We’ve been a bit slow in getting out the spreadsheet (really high-tech graph paper) and figuring out what will go in each square foot of the raised beds and how many crops we can rotate through each square if we’re really organized and diligent. (I was a bit ambitious last year.) Once again, we’re following the square-foot gardening method, planting more intensively per foot and replacing vegetables with others as they’re harvested. As usual, it’s a bit of a juggling act.
Peas were a big hit in 2008; three rows of them, then, alternating with the beans we also liked. The rest of that bed, which was overflowing with tomatoes last year, will be filled mostly with three types of basil, leeks that we’ve started under the grow lights in the basement and some greens that will get the cold-frame treatment. Can’t talk the Brit out of one square of cucumbers; watch for the glut just from that. Hopefully we can time them with the first tomatoes so a lot of them can be turned into gazpacho.

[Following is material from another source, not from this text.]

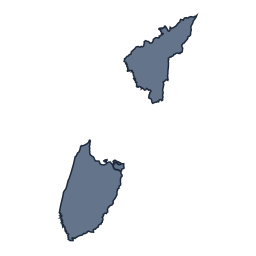 the district of Sucre, Manabi, Ecuador
{"feature_id": "8360857B16036105102773", "entity_name": "Sucre", "entity_type": "district", "adm_level": 2, "iso_a3": "ECU", "parent_name": "Ecuador", "parent_adm1": "Manabi", "projection": "natural_earth1", "projection_center": [-80.333, -0.56], "detail": "fine", "context": "isolated", "style": "filled", "palette": "slate", "viewbox_px": 256, "rotation_deg": 0, "n_neighbors": 0, "source": "geoboundaries", "source_scale": "gbopen_adm2", "svg_char_len": 5732}
<svg xmlns="http://www.w3.org/2000/svg" viewBox="0 0 256 256"><path d="M68.2,239.3L70.2,240.6L73.1,240.6L73.1,239.1L72.7,238.6L72.1,238.5L72.2,237.9L73.9,238.0L75.0,238.5L75.4,237.9L76.3,237.5L76.2,237.3L79.2,235.7L82.3,235.0L83.7,233.4L84.7,233.7L87.0,232.6L87.0,232.0L88.4,231.2L90.9,232.0L93.5,232.2L93.3,229.9L94.2,229.2L95.5,229.1L96.3,228.0L98.2,227.0L98.4,226.5L98.3,225.7L98.9,225.0L100.4,224.0L101.1,224.0L101.5,222.5L102.2,222.3L102.3,221.1L102.9,220.0L102.7,217.5L102.2,217.2L103.5,215.8L103.5,215.2L103.2,214.7L104.9,213.2L106.3,213.5L107.2,212.0L107.7,211.9L107.5,209.3L107.6,208.6L108.1,207.9L108.2,207.2L109.3,206.7L109.8,205.7L112.0,204.9L113.3,203.1L113.1,202.6L113.3,200.5L115.0,198.5L116.9,194.9L117.0,191.5L117.6,189.9L117.6,189.1L119.0,188.2L118.9,187.2L119.3,186.0L120.5,185.0L120.7,184.2L120.4,181.7L120.5,178.8L121.1,177.0L121.8,176.6L122.1,175.9L122.0,174.9L121.3,174.3L120.9,172.9L121.0,171.5L117.5,169.9L115.7,169.8L114.2,169.0L113.3,167.4L112.6,165.0L110.2,162.0L108.4,162.2L107.2,162.8L105.6,164.3L104.4,164.8L103.0,165.0L101.4,164.6L100.2,163.9L99.0,161.1L96.1,161.0L95.2,160.7L93.5,157.0L92.1,156.2L90.2,154.7L89.7,152.9L89.8,151.7L89.5,149.5L89.8,148.4L89.3,146.3L89.8,145.3L89.9,143.0L90.3,141.1L90.3,140.6L89.8,140.1L89.3,140.4L88.6,142.3L87.3,143.6L84.4,145.2L82.7,145.8L81.8,145.6L80.7,146.3L79.8,150.1L78.9,152.0L77.5,153.1L76.2,156.2L75.2,156.6L73.6,163.8L71.2,172.3L69.0,179.0L68.2,180.3L66.5,187.0L65.8,188.9L64.4,190.7L63.5,192.4L62.9,196.0L60.6,205.7L59.3,212.8L59.6,213.3L60.5,213.2L60.7,213.4L60.7,213.8L60.3,214.3L60.7,214.9L61.3,215.1L60.4,215.5L61.1,215.7L61.5,216.4L60.2,216.1L60.2,216.4L60.8,216.5L60.9,216.9L60.8,217.5L60.3,217.8L60.9,217.8L61.2,219.3L61.9,219.4L61.7,219.9L61.1,220.0L61.4,220.8L62.2,220.1L62.6,220.7L62.2,221.8L61.4,222.6L62.3,222.8L61.8,223.2L62.5,223.6L62.7,224.1L62.3,224.0L62.2,224.3L62.9,224.9L62.5,225.6L62.6,226.0L63.2,225.5L63.0,226.9L63.4,226.6L64.0,226.9L64.1,226.3L64.6,226.8L65.0,227.8L64.8,228.7L65.2,228.9L65.1,229.4L65.4,229.6L65.3,229.8L65.6,230.3L65.2,230.7L65.7,231.0L65.8,230.7L66.3,231.0L65.7,231.5L66.4,232.0L66.2,232.7L66.9,233.6L67.7,233.4L68.0,234.2L68.4,234.3L67.8,235.5L68.1,235.9L68.1,237.0L68.5,237.3L68.2,237.8L68.4,238.4L68.2,239.3ZM196.7,15.4L195.6,16.3L194.4,16.5L193.8,17.2L190.8,16.6L189.7,17.1L189.2,17.0L188.8,17.6L187.9,18.1L186.8,18.0L186.7,17.7L184.7,17.9L184.1,18.4L183.9,19.1L183.2,19.6L183.2,20.2L180.7,19.4L180.1,20.5L179.9,21.9L178.0,23.3L177.0,24.6L176.7,25.3L176.2,25.5L175.7,26.3L171.7,28.5L170.2,27.2L170.0,28.2L170.0,30.0L169.4,31.0L168.4,31.2L168.1,31.0L168.0,30.2L167.7,30.1L166.6,28.0L166.3,28.0L166.3,27.5L165.4,26.3L164.7,27.0L164.4,26.6L164.1,27.5L163.5,27.6L162.2,28.6L162.2,28.0L161.0,28.1L160.2,28.8L160.3,28.2L159.5,28.3L159.3,28.5L159.6,28.9L158.9,28.7L158.8,29.0L160.6,30.5L160.7,31.3L161.4,31.8L161.4,33.1L163.2,33.6L163.2,33.9L162.6,34.5L162.0,34.7L162.4,33.8L161.7,33.8L161.4,34.8L160.2,36.0L159.2,36.0L159.3,37.4L158.7,37.9L155.9,37.6L154.2,38.6L153.2,39.8L153.3,40.7L151.8,43.0L149.8,43.1L149.3,42.2L148.3,41.4L147.1,41.4L145.5,40.6L144.1,41.9L144.3,43.0L143.7,45.9L143.0,46.5L142.5,46.9L141.3,46.4L140.2,47.1L139.4,47.1L138.2,46.5L136.2,46.9L134.9,48.6L131.4,51.7L130.8,54.4L129.6,54.5L128.6,55.3L128.4,56.0L126.8,56.5L125.3,58.5L124.7,58.6L124.9,59.1L124.5,59.6L124.1,61.4L125.9,62.5L125.6,62.8L125.7,63.9L126.5,64.2L126.8,64.0L127.1,64.3L126.8,65.2L126.9,66.5L127.5,66.5L127.7,67.3L127.5,67.8L128.0,68.5L127.7,69.0L128.0,69.6L127.4,70.5L127.5,71.2L128.2,71.1L129.0,70.2L129.5,70.3L129.6,70.9L130.6,70.6L131.0,70.8L131.3,70.5L132.2,70.6L132.3,71.0L132.0,71.5L132.3,71.4L132.3,71.8L133.2,72.5L132.9,72.9L133.4,74.4L133.4,75.5L133.8,75.9L134.2,77.1L133.9,78.3L133.6,78.6L134.0,79.0L134.1,78.6L134.8,78.5L134.8,79.0L135.1,79.0L134.8,79.4L135.1,79.5L134.9,79.8L135.1,80.1L134.9,80.5L135.4,80.6L135.7,81.6L136.2,82.0L135.9,82.3L136.6,82.5L136.3,82.9L136.7,85.1L136.5,86.2L137.3,86.7L137.3,87.1L137.8,87.0L137.9,86.6L138.6,87.1L139.2,86.5L140.4,86.7L140.8,87.5L141.5,87.6L141.4,88.7L141.8,88.3L142.6,88.2L142.6,88.5L143.5,88.8L144.5,90.1L145.9,89.7L146.7,88.4L147.5,88.9L148.5,90.2L149.1,89.8L149.7,90.2L150.6,90.2L151.0,91.4L149.8,92.5L149.7,93.8L149.1,94.9L148.7,97.5L149.2,98.4L150.5,98.5L151.4,99.6L152.0,102.2L152.6,103.3L155.5,102.2L156.6,102.2L157.9,101.3L158.6,101.8L159.1,100.2L159.7,99.7L160.5,99.6L161.7,100.7L162.7,99.9L162.4,98.6L162.9,97.7L162.9,96.8L162.5,95.1L163.2,93.0L162.6,90.1L163.8,84.5L163.4,84.0L163.5,83.2L163.1,82.1L164.3,81.5L166.1,79.7L167.6,80.3L167.6,79.6L168.1,79.6L167.6,78.1L167.8,77.7L167.5,74.9L167.8,74.3L167.9,70.9L168.4,66.5L168.5,62.4L168.2,61.5L168.7,59.7L168.4,59.3L168.3,58.4L170.2,56.9L171.0,57.1L171.5,56.4L172.6,56.1L173.6,55.4L173.7,54.5L175.0,54.2L175.8,53.4L177.6,53.0L178.7,53.5L179.8,53.5L180.0,52.7L180.5,52.9L180.6,52.6L181.7,52.4L181.8,51.9L182.2,51.7L182.7,48.2L182.0,46.7L181.8,45.2L182.3,44.3L183.5,43.2L183.9,43.2L187.6,38.8L188.1,36.6L189.5,36.1L190.4,35.1L190.6,34.7L190.7,32.0L191.3,30.1L190.9,28.0L191.0,26.2L192.6,23.3L193.4,20.9L196.0,17.2L196.7,15.4ZM117.5,164.1L116.8,163.2L115.5,163.0L113.5,162.2L113.5,163.4L113.9,164.2L113.3,164.0L113.2,165.3L113.4,166.7L114.4,168.7L115.7,169.4L117.7,169.5L121.0,171.1L121.5,170.9L121.8,169.0L123.0,168.8L124.0,168.2L124.0,167.2L123.6,165.8L123.9,164.0L123.6,163.7L121.3,163.9L120.1,164.7L118.5,164.7L117.5,164.1ZM115.3,160.3L114.3,160.3L113.2,161.3L114.8,162.4L117.1,162.9L118.0,164.2L119.8,164.4L121.1,163.7L120.8,163.1L118.6,161.9L117.4,161.6L115.3,160.3ZM105.9,162.1L106.2,161.8L106.3,160.9L105.8,160.8L105.0,160.1L103.8,160.8L103.9,161.2L104.7,161.8L105.9,162.1ZM106.2,160.7L107.0,160.4L107.0,159.6L105.3,160.0L105.6,160.5L106.2,160.7Z" fill="#64748b" stroke="#1e293b" stroke-width="1.5"/></svg>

Another bed will have a mix of greens, beets, coriander, some of that rainbow chard, a couple squares of marigolds and nasturtiums to keep down the unwanted kind of bugs. Okra can get another chance since there are seeds left over from two years ago. The new crop to try will be zucchini. Good thing I have a recipe for chocolate zucchini bread. Even three or four plants could produce plenty of baseball bats if we don’t keep an eye on them.
Tomatoes shouldn’t follow potatoes, which makes it hard to grow any potatoes if two of the five beds will go for tomatoes. Scratch them, even though we liked last year’s blue potatoes. Peppers also should be kept away from tomatoes. And they like to hold hands (touch). Put four of the yellow seedlings from our friend among the bed full of strawberries and two rhubarb plants; by the time they really grow, strawberry season will be over.
As for those tomatoes…the big wave of planting will begin around April 1. I’m sure I’ll have a few spares to share.